What the task requires
Copy the lines below word for word, skipping any image.

Data

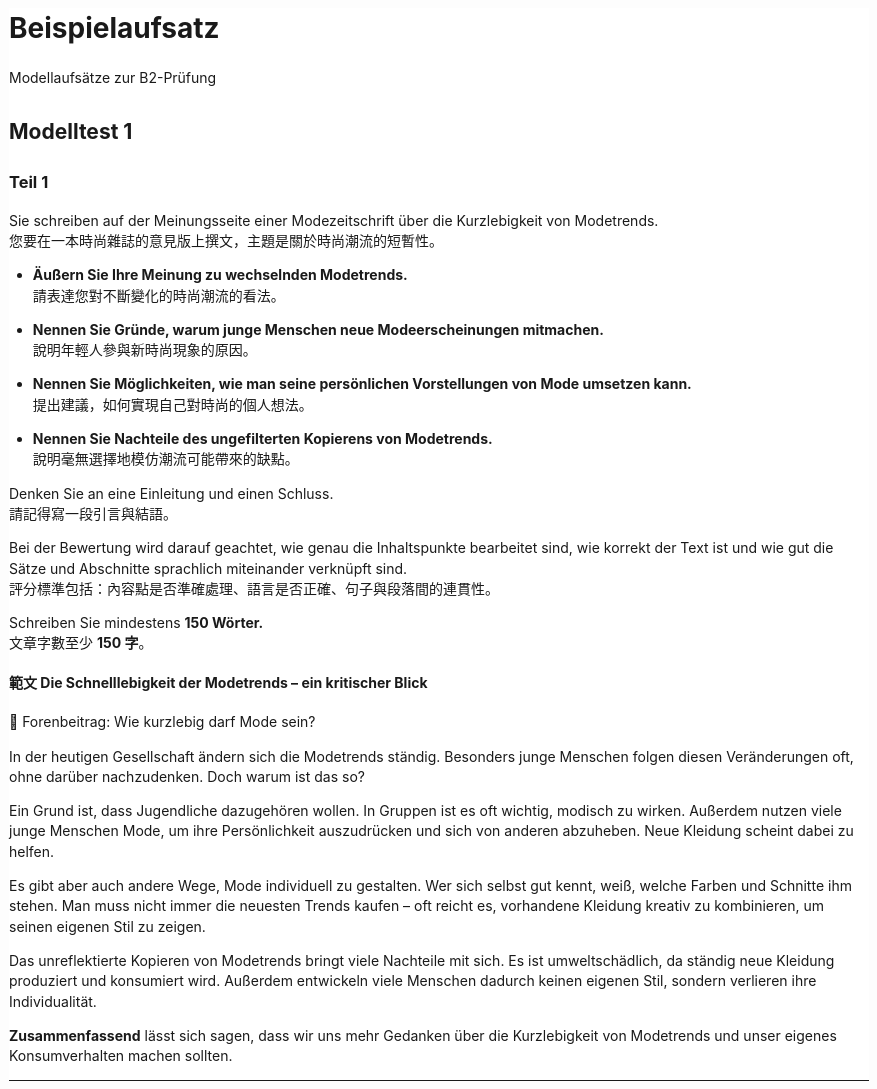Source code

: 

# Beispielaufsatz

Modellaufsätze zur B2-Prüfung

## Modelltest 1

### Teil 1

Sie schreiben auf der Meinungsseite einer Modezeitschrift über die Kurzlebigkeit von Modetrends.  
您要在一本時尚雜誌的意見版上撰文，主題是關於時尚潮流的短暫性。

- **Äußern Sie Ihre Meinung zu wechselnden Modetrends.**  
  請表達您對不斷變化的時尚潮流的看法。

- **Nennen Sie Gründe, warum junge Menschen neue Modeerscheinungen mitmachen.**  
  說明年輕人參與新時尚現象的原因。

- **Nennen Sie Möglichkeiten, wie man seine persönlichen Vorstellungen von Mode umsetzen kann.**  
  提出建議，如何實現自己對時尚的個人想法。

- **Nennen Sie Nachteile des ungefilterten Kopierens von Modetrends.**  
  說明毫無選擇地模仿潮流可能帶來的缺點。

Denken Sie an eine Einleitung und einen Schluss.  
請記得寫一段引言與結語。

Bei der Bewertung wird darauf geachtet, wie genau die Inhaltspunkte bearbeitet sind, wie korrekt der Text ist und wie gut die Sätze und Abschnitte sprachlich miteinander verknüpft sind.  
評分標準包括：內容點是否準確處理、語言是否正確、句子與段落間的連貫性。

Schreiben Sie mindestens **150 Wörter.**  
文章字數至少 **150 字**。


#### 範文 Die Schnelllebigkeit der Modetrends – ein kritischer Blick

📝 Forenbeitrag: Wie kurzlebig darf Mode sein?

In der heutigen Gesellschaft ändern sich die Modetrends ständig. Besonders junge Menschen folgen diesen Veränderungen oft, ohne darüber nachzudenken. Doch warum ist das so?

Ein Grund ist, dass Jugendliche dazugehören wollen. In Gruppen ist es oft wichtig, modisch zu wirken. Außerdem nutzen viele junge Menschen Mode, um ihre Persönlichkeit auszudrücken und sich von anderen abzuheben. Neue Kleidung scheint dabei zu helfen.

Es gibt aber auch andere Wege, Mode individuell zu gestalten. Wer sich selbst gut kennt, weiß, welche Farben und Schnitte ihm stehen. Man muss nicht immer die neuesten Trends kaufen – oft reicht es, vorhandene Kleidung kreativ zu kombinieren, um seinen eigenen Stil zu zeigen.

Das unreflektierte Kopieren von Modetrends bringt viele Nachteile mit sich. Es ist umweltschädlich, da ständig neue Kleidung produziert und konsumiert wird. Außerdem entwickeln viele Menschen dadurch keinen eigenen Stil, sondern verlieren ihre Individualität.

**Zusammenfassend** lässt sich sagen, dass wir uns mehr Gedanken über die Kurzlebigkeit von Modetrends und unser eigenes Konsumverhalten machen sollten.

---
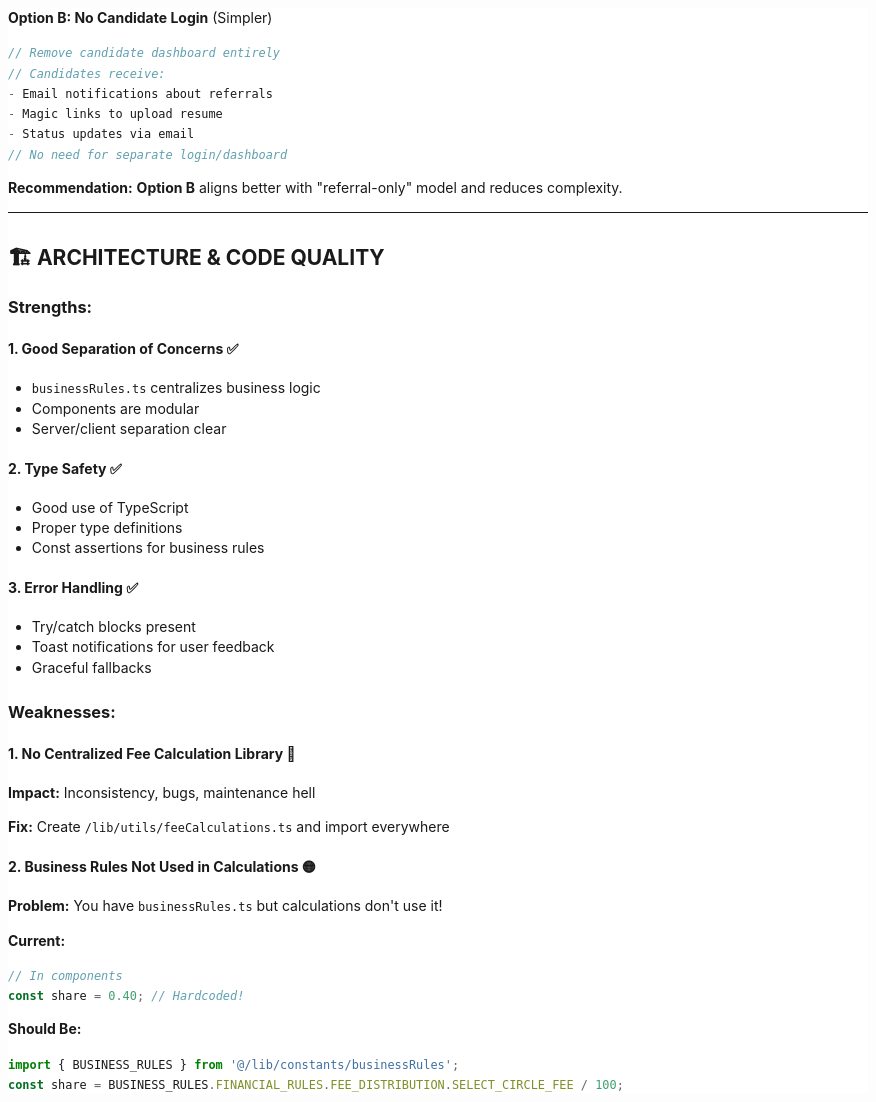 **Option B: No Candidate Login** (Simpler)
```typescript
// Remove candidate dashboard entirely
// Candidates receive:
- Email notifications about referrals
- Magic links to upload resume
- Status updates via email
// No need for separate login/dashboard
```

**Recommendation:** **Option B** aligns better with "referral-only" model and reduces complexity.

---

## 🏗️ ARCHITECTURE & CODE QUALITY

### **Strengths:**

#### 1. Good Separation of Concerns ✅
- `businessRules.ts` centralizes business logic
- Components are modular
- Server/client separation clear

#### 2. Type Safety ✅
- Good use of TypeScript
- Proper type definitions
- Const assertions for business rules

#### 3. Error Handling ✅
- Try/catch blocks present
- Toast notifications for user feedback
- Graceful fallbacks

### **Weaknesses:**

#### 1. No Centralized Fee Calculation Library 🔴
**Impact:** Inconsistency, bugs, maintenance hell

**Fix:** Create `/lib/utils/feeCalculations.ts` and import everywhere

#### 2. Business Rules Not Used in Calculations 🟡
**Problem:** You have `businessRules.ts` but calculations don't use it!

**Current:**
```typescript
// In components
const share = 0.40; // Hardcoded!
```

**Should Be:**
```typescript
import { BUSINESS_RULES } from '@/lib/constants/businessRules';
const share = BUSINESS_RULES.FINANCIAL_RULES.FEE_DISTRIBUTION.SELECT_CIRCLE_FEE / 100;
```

Reply
Source code

: 

# Beispielaufsatz

Modellaufsätze zur B2-Prüfung

## Modelltest 1

### Teil 1

Sie schreiben auf der Meinungsseite einer Modezeitschrift über die Kurzlebigkeit von Modetrends.  
您要在一本時尚雜誌的意見版上撰文，主題是關於時尚潮流的短暫性。

- **Äußern Sie Ihre Meinung zu wechselnden Modetrends.**  
  請表達您對不斷變化的時尚潮流的看法。

- **Nennen Sie Gründe, warum junge Menschen neue Modeerscheinungen mitmachen.**  
  說明年輕人參與新時尚現象的原因。

- **Nennen Sie Möglichkeiten, wie man seine persönlichen Vorstellungen von Mode umsetzen kann.**  
  提出建議，如何實現自己對時尚的個人想法。

- **Nennen Sie Nachteile des ungefilterten Kopierens von Modetrends.**  
  說明毫無選擇地模仿潮流可能帶來的缺點。

Denken Sie an eine Einleitung und einen Schluss.  
請記得寫一段引言與結語。

Bei der Bewertung wird darauf geachtet, wie genau die Inhaltspunkte bearbeitet sind, wie korrekt der Text ist und wie gut die Sätze und Abschnitte sprachlich miteinander verknüpft sind.  
評分標準包括：內容點是否準確處理、語言是否正確、句子與段落間的連貫性。

Schreiben Sie mindestens **150 Wörter.**  
文章字數至少 **150 字**。


#### 範文 Die Schnelllebigkeit der Modetrends – ein kritischer Blick

📝 Forenbeitrag: Wie kurzlebig darf Mode sein?

In der heutigen Gesellschaft ändern sich die Modetrends ständig. Besonders junge Menschen folgen diesen Veränderungen oft, ohne darüber nachzudenken. Doch warum ist das so?

Ein Grund ist, dass Jugendliche dazugehören wollen. In Gruppen ist es oft wichtig, modisch zu wirken. Außerdem nutzen viele junge Menschen Mode, um ihre Persönlichkeit auszudrücken und sich von anderen abzuheben. Neue Kleidung scheint dabei zu helfen.

Es gibt aber auch andere Wege, Mode individuell zu gestalten. Wer sich selbst gut kennt, weiß, welche Farben und Schnitte ihm stehen. Man muss nicht immer die neuesten Trends kaufen – oft reicht es, vorhandene Kleidung kreativ zu kombinieren, um seinen eigenen Stil zu zeigen.

Das unreflektierte Kopieren von Modetrends bringt viele Nachteile mit sich. Es ist umweltschädlich, da ständig neue Kleidung produziert und konsumiert wird. Außerdem entwickeln viele Menschen dadurch keinen eigenen Stil, sondern verlieren ihre Individualität.

**Zusammenfassend** lässt sich sagen, dass wir uns mehr Gedanken über die Kurzlebigkeit von Modetrends und unser eigenes Konsumverhalten machen sollten.

---
 **Option B: No Candidate Login** (Simpler)
```typescript
// Remove candidate dashboard entirely
// Candidates receive:
- Email notifications about referrals
- Magic links to upload resume
- Status updates via email
// No need for separate login/dashboard
```

**Recommendation:** **Option B** aligns better with "referral-only" model and reduces complexity.

---

## 🏗️ ARCHITECTURE & CODE QUALITY

### **Strengths:**

#### 1. Good Separation of Concerns ✅
- `businessRules.ts` centralizes business logic
- Components are modular
- Server/client separation clear

#### 2. Type Safety ✅
- Good use of TypeScript
- Proper type definitions
- Const assertions for business rules

#### 3. Error Handling ✅
- Try/catch blocks present
- Toast notifications for user feedback
- Graceful fallbacks

### **Weaknesses:**

#### 1. No Centralized Fee Calculation Library 🔴
**Impact:** Inconsistency, bugs, maintenance hell

**Fix:** Create `/lib/utils/feeCalculations.ts` and import everywhere

#### 2. Business Rules Not Used in Calculations 🟡
**Problem:** You have `businessRules.ts` but calculations don't use it!

**Current:**
```typescript
// In components
const share = 0.40; // Hardcoded!
```

**Should Be:**
```typescript
import { BUSINESS_RULES } from '@/lib/constants/businessRules';
const share = BUSINESS_RULES.FINANCIAL_RULES.FEE_DISTRIBUTION.SELECT_CIRCLE_FEE / 100;
```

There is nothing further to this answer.